Using the data below, reproduce exactly the lines from the line with "id cum, no quo" to the line with "確保資料在儲存和運算資源之間快速移", both included; pictures must be dropped.

ENTRIES SUPPLIED

----------

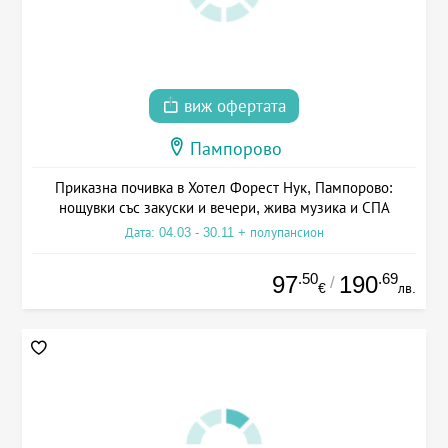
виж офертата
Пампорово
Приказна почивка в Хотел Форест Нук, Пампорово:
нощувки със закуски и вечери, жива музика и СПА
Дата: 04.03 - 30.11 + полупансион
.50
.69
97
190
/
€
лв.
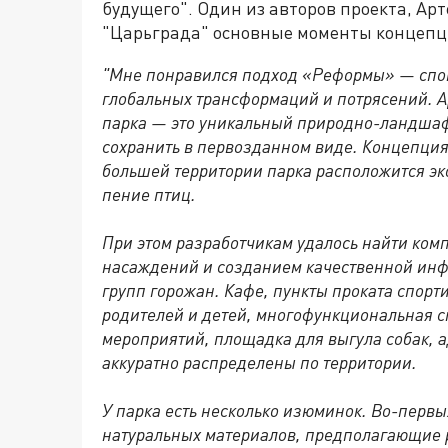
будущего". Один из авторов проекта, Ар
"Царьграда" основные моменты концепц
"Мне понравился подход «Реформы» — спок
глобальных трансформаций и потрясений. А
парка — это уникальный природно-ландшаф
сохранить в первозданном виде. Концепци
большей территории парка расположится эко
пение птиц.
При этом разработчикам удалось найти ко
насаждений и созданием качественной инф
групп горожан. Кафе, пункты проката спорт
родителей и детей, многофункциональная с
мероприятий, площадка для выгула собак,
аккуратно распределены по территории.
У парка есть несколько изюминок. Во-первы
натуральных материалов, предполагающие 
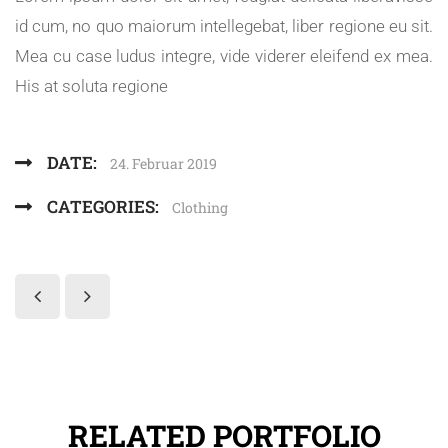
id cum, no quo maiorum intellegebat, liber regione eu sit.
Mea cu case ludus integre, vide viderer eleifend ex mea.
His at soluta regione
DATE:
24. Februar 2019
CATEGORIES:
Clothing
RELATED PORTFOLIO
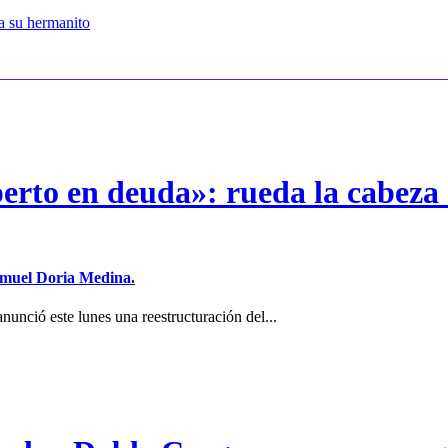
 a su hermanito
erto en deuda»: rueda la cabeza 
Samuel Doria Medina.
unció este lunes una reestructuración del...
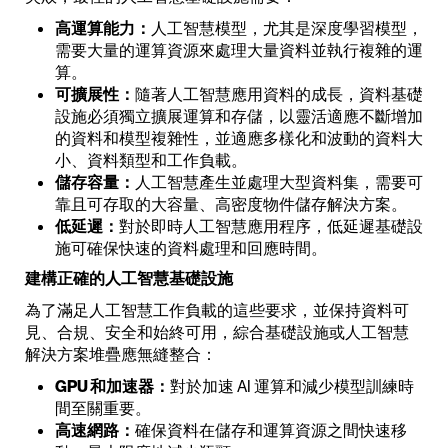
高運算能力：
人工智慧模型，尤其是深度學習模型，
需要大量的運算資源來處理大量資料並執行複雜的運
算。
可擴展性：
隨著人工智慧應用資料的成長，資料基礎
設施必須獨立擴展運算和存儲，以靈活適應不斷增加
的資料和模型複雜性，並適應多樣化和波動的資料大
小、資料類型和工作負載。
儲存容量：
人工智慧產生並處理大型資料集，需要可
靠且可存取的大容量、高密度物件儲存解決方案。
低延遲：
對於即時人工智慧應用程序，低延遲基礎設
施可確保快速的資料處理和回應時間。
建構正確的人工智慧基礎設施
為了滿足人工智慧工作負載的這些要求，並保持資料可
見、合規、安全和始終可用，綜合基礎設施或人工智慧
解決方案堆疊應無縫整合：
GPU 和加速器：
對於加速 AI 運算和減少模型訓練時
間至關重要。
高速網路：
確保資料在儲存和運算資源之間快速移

----------

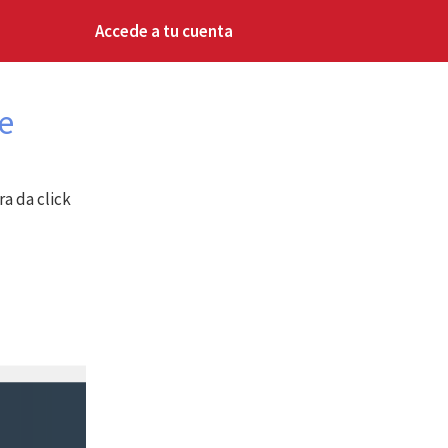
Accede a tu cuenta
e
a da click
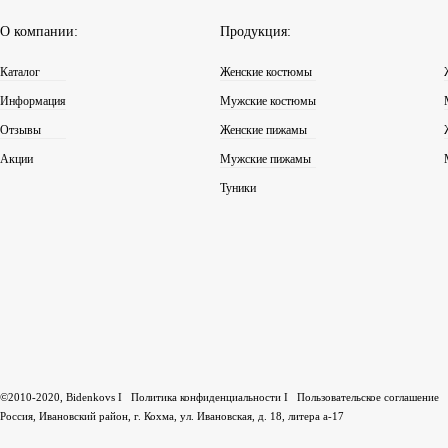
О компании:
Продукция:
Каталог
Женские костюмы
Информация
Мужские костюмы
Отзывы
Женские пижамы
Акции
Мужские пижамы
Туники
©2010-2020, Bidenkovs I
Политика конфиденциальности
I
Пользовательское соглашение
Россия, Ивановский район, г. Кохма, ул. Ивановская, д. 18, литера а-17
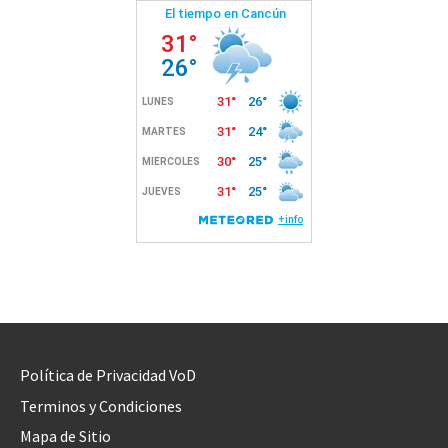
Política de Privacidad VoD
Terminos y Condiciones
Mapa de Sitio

----------

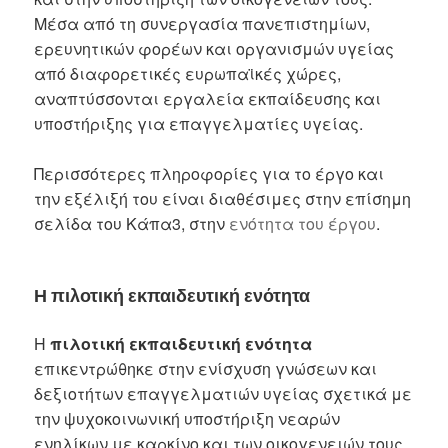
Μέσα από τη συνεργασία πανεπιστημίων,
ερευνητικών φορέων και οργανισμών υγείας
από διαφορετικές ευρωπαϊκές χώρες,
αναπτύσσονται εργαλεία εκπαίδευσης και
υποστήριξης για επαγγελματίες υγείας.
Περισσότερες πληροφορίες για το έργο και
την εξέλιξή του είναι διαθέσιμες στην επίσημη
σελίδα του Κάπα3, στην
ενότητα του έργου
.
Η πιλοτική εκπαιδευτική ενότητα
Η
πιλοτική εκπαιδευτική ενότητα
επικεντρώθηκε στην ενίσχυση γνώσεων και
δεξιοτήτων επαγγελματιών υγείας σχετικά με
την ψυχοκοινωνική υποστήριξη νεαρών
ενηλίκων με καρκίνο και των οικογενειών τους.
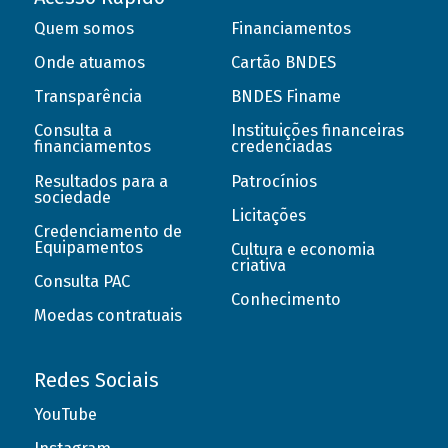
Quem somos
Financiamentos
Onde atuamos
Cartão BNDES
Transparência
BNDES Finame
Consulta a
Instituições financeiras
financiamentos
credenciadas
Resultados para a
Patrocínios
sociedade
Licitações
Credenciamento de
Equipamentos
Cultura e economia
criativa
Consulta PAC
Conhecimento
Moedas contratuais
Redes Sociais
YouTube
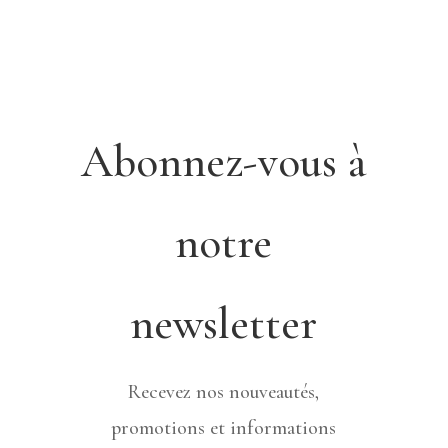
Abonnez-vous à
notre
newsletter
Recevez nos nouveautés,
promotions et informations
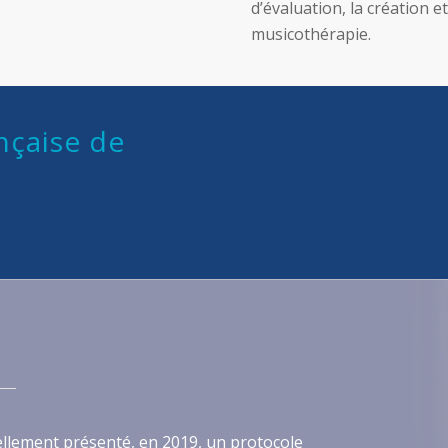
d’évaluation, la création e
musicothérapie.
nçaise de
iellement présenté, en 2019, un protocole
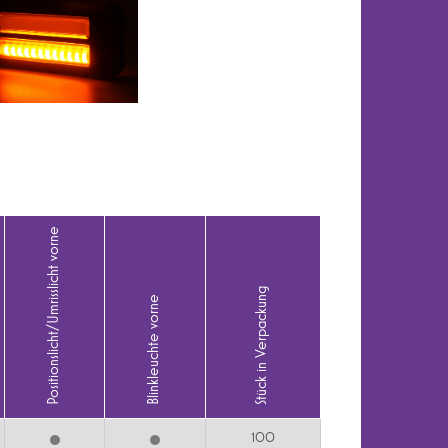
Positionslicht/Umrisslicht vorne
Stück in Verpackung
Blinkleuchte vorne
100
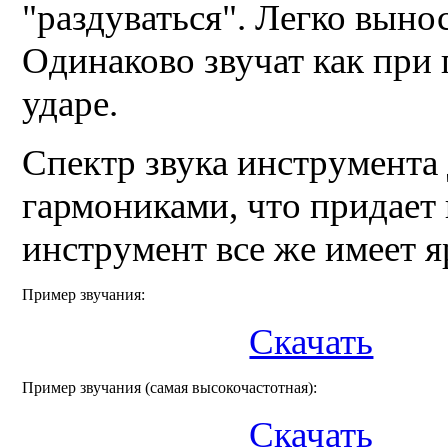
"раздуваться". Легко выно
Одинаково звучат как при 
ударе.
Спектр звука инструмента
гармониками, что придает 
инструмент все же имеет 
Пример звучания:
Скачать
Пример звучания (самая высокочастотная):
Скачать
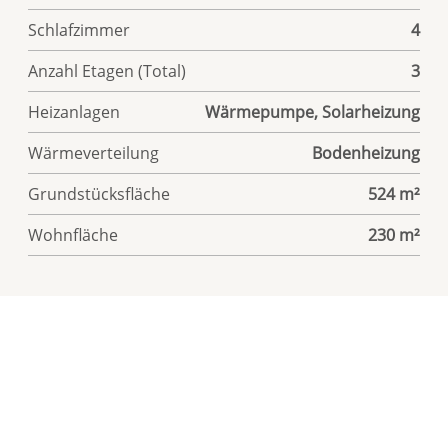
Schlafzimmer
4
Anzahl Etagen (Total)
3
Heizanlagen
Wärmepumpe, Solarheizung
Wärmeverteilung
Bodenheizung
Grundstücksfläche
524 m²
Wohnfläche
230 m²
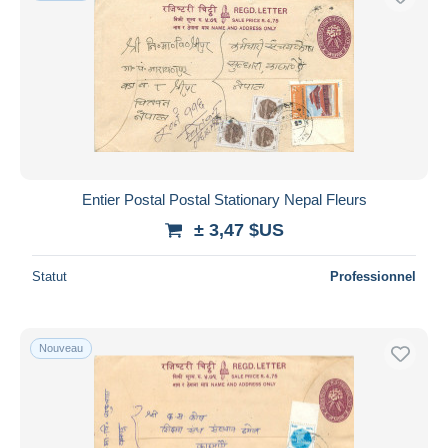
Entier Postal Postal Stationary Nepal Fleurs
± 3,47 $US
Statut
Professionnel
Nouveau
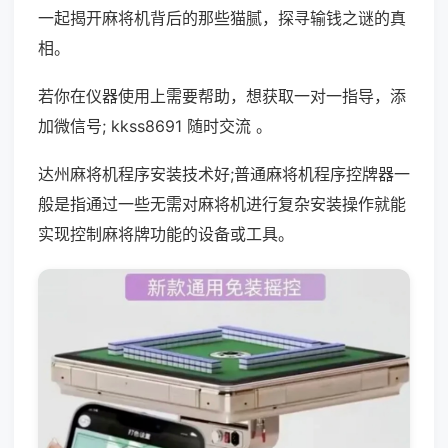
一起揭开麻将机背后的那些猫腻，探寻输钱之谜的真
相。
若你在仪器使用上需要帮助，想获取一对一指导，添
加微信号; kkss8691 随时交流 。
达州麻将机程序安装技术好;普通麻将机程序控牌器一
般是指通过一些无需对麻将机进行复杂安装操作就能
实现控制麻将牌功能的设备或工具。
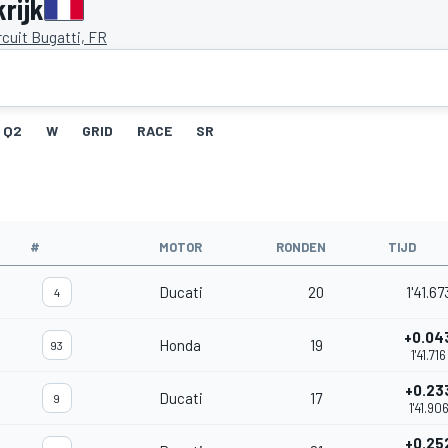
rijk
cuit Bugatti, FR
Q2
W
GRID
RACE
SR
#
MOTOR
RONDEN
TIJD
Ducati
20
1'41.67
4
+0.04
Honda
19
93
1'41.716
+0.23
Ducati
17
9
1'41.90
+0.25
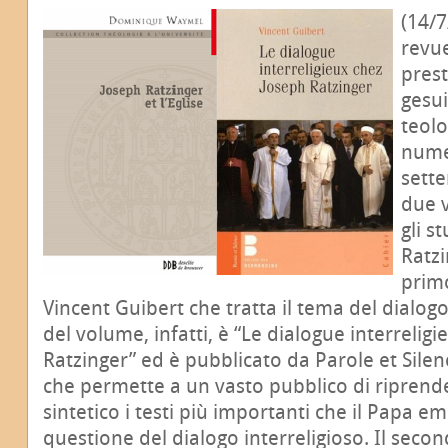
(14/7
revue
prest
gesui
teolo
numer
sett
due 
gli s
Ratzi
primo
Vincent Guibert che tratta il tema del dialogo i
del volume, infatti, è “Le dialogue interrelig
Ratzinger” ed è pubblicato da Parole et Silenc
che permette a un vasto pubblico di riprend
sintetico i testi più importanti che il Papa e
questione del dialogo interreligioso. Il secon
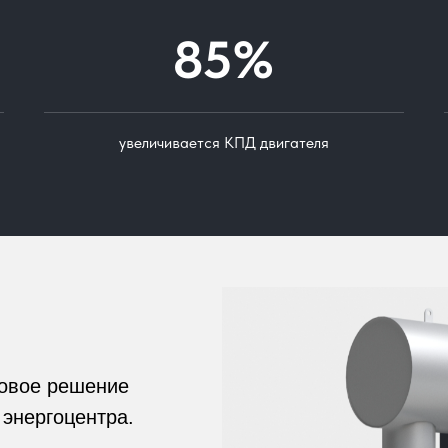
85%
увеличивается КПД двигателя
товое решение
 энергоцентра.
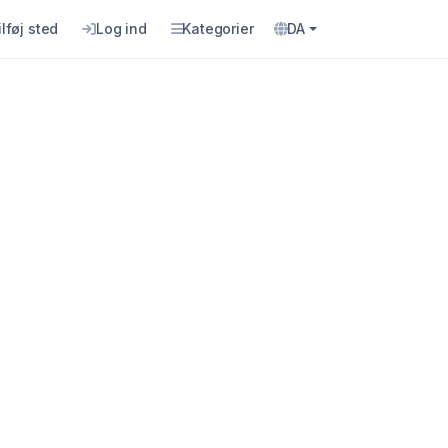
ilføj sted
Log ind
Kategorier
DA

----------

ANSWER TO THIS EXERCISE
id cum, no quo maiorum intellegebat, liber regione eu sit.
Mea cu case ludus integre, vide viderer eleifend ex mea.
His at soluta regione
DATE:
24. Februar 2019
CATEGORIES:
Clothing
RELATED PORTFOLIO
 a su hermanito
erto en deuda»: rueda la cabeza 
Samuel Doria Medina.
unció este lunes una reestructuración del...
高運算能力：
人工智慧模型，尤其是深度學習模型，
需要大量的運算資源來處理大量資料並執行複雜的運
算。
可擴展性：
隨著人工智慧應用資料的成長，資料基礎
設施必須獨立擴展運算和存儲，以靈活適應不斷增加
的資料和模型複雜性，並適應多樣化和波動的資料大
小、資料類型和工作負載。
儲存容量：
人工智慧產生並處理大型資料集，需要可
靠且可存取的大容量、高密度物件儲存解決方案。
低延遲：
對於即時人工智慧應用程序，低延遲基礎設
施可確保快速的資料處理和回應時間。
建構正確的人工智慧基礎設施
為了滿足人工智慧工作負載的這些要求，並保持資料可
見、合規、安全和始終可用，綜合基礎設施或人工智慧
解決方案堆疊應無縫整合：
GPU 和加速器：
對於加速 AI 運算和減少模型訓練時
間至關重要。
高速網路：
確保資料在儲存和運算資源之間快速移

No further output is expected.